The multithread processor according to claim 4, wherein each entry further includes the tag information, and one physical address is associated with a set of the logical address and the tag information.
The multi-thread processor executes the plurality of threads using a memory,
The resource includes a physical address space of the memory;
The division unit divides the physical address space of the memory into a first physical address range associated with a thread belonging to the host process and a second physical address range associated with a thread belonging to the media process. Multi-thread processor.
The multi-thread processor further includes:
Physical address that generates an interrupt when there is an access from a thread belonging to the media process to the first physical address range and when a thread from the host process is accessed to the second physical address range The multithread processor according to claim 6, further comprising management means.

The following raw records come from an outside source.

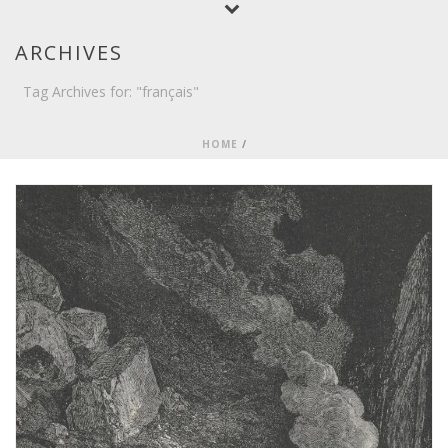
ARCHIVES
Tag Archives for: "français"
HOME
/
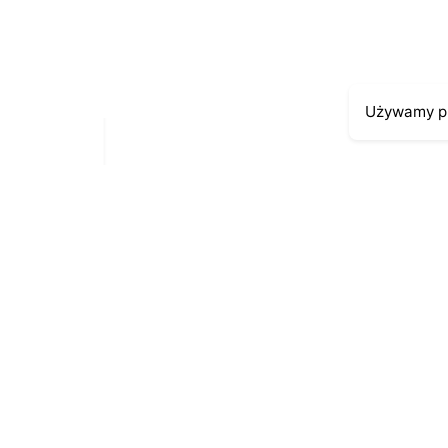
Zapamiętaj moje dane w tej przeglądarce p
Używamy pl
Moje kont
Kontakt
43-300 Bielsko-Biała
Moje zamów
ul. Cieszyńska 4
Moja histori
Telefon:
691-547-155
Moje dane p
Email:
kontakt@antykikormoran.pl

The multi-thread processor executes the plurality of threads using a memory,
The multi-thread processor further includes memory interface means for accessing the memory in response to a request from a thread belonging to the host process and a thread belonging to the media process.
The resource is a bus bandwidth between the memory and the memory interface means;
The dividing unit divides the bus bandwidth into a first bus bandwidth associated with a thread belonging to the host process and a second bus bandwidth associated with a thread belonging to the media process,
The memory interface means refers to the tag information, and when access to the memory is requested from a thread belonging to the host process, performs access to the memory using the first bus bandwidth, The multi-thread processor according to claim 1, wherein when a thread belonging to the media process requests access to the memory, the memory is accessed using the second bus bandwidth.
The resource includes a plurality of FPUs (Floating Point number processing Units),
The multi-thread processor according to claim 1, wherein the dividing unit divides the plurality of FPUs into a first FPU associated with a thread belonging to the host process and a second FPU associated with a thread belonging to the media process.
The dividing unit sets one of the plurality of threads in correspondence with an interrupt factor,
The multi-thread processor further includes:
The multithread processor according to claim 1, further comprising: an interrupt control unit configured to send an interrupt to a thread corresponding to the interrupt factor set by the dividing unit when the interrupt factor occurs.
The host process controls the system,
The multi-thread processor according to claim 1, wherein the media processing compresses or decompresses video.
A multi-thread processor according to claim 1,
The host process controls the system,
The media processing is a digital television system that performs video expansion.